Henrietta Lacks’ cells were the first human cells to work as an immortal line. Normally, our cells have a “lifetime” — a certain number of divisions before they undergo programmed cell death. Some cells can continue dividing forever due to a mutation — whether random or deliberately introduced by scientists. Because of the mutation, the cells aren’t perfect, and often over time they continue mutating. But they are useful models for basic scientific research.
Because Lacks’ cells were a cancer, they just divided and carried on growing, and the scientist who discovered this, George Otto Gey, was then able share them around the world. These so-called HeLa cells essentially became a consumable item in labs, and were extremely useful for conducting drug tests and screening, developing vaccines and so on without needing to constantly isolate cells from patients and animals.

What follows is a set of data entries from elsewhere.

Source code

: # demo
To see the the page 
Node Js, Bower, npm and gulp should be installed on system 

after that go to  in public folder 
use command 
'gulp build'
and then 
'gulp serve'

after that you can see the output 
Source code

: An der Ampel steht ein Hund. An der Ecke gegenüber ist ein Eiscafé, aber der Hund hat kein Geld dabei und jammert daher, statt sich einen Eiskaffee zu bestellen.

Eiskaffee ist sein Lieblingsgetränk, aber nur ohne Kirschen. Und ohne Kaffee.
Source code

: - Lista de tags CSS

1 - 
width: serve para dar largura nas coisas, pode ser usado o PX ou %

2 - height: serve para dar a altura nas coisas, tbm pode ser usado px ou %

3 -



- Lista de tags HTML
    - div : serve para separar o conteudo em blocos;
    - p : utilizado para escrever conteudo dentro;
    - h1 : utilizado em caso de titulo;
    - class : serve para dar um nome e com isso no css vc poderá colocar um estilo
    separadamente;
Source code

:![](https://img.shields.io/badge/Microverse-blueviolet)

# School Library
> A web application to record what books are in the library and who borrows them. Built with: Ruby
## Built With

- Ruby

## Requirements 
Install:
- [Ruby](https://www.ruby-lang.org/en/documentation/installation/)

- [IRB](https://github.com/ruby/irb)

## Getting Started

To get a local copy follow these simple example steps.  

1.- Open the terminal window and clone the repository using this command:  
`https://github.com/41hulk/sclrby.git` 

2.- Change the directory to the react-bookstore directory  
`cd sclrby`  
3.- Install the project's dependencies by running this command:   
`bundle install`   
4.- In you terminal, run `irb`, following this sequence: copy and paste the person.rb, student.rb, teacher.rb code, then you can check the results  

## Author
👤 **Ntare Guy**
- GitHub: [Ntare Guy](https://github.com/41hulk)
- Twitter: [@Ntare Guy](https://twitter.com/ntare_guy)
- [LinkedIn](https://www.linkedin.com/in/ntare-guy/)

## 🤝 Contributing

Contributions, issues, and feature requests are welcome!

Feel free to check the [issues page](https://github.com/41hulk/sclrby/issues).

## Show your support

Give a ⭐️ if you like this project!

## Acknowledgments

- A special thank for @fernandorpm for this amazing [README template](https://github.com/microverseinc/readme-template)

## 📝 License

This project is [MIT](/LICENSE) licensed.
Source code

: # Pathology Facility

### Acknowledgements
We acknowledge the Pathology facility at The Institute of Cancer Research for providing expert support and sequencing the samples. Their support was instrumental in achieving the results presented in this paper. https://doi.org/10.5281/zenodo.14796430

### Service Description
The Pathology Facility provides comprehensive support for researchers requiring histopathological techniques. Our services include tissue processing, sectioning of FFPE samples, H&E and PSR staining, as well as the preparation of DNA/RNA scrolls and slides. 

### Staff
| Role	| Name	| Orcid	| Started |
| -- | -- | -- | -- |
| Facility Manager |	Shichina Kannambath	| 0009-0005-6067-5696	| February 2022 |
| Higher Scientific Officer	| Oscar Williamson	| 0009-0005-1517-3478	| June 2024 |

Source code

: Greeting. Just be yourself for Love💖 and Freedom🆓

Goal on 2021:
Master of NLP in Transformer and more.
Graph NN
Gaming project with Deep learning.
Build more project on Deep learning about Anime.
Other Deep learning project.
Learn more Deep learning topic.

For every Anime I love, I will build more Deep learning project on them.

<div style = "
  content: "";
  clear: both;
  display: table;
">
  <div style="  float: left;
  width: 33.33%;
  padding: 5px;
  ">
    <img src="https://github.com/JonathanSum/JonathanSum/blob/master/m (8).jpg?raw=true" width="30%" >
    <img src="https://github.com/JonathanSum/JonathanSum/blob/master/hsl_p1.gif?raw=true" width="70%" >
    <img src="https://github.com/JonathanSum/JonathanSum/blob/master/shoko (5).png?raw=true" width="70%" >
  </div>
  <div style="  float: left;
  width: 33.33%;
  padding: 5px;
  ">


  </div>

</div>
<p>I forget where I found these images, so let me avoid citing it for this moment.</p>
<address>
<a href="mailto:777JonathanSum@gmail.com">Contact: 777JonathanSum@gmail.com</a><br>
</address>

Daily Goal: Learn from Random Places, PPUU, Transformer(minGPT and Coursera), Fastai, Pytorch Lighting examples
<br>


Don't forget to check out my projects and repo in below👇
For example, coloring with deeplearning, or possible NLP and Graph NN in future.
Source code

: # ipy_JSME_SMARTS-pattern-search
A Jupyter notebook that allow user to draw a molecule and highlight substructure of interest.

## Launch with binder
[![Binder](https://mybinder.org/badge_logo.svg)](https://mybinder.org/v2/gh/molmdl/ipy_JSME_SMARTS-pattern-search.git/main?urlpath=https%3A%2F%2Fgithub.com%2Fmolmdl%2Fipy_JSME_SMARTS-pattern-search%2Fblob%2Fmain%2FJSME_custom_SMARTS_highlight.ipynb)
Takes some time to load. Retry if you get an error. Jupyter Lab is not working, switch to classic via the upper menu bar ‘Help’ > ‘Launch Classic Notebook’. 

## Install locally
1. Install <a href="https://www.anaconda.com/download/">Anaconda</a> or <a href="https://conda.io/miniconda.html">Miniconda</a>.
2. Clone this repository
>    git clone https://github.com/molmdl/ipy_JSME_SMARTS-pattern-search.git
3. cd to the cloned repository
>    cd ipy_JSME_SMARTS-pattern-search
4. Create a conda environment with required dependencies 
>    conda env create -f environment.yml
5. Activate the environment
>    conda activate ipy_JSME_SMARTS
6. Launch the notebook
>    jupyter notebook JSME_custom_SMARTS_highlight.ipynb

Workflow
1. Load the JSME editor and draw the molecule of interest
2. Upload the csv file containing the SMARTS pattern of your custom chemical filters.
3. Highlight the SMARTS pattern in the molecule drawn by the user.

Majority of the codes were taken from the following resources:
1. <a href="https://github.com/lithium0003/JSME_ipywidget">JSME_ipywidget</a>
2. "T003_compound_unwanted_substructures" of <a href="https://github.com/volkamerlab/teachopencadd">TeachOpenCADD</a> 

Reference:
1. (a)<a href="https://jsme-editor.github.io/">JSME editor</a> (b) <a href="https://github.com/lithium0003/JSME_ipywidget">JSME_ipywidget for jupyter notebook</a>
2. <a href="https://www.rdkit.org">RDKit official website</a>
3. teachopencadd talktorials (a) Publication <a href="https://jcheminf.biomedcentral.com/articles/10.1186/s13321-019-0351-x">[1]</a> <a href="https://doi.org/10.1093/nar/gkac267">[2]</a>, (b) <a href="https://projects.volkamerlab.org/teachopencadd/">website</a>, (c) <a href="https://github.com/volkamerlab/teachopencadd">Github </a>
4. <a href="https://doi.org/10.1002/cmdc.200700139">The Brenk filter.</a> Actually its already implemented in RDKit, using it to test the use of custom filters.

The reason Lacks’ cells were so ubiquitous was that they became a standard, which helped create a baseline from which to compare data across experiments. For example, if one lab is working with my cells, and another is working with yours, we have different histories and genetic profiles, making the resulting data harder to compare.
The availability of HeLa cells contributed greatly to healthcare and medical research — including the development of the polio vaccine, human papilloma virus research, gene mapping and more — and organizations certainly profited from this cell line. Meanwhile, it was not until recently that Lacks and her family have been formally recognized, and they have never been compensated.
That’s not to say that there aren’t problems with HeLa cells. First of all, they started as a cancer, and they have mutated over time. So they are already unstable — a fact that is recognized these days, and a reason that scientists are now choosing not to use HeLa in their research. It’s also important to note that her genome is now protected: you need permission to use Lacks’ genomic data, and only for biomedical research purposes.
Why did you feel compelled to suggest that an asteroid be named after Lacks?
When fellow TED Fellow Carrie Nugent [watch her TED Talk, “Adventures of an asteroid hunter”] described her efforts to honor individuals by naming them after asteroids, I thought it would be a fitting way to immortalize Lacks. I had been thinking about the injustice of her situation for a long time, and it fit with my own agenda of trying to bring a discussion of this ethical dilemma to the public.
I’ve been using Henrietta Lacks’ cells for a long time in my own work. The ears made out of apple cellulose and human cells were actually created with HeLa cells, for example. However, our lab has used lots of other cell lines from humans, mice, rats, dogs, hamsters, and so on, as well as different types of cells — fibroblast, epithelial, bone, muscle. They all work. I used HeLa for the apple ear because I knew it represented a breakthrough and felt we needed to use a cell line that had meaning.
Usually, scientists and companies justify the use of her biological material as for the benefit of mankind — medical applications and so on. But it doesn’t address the real problem: that they were distributed without permission. That whole ethical dilemma has traditionally gotten ignored, forgotten and whitewashed, although things are finally changing.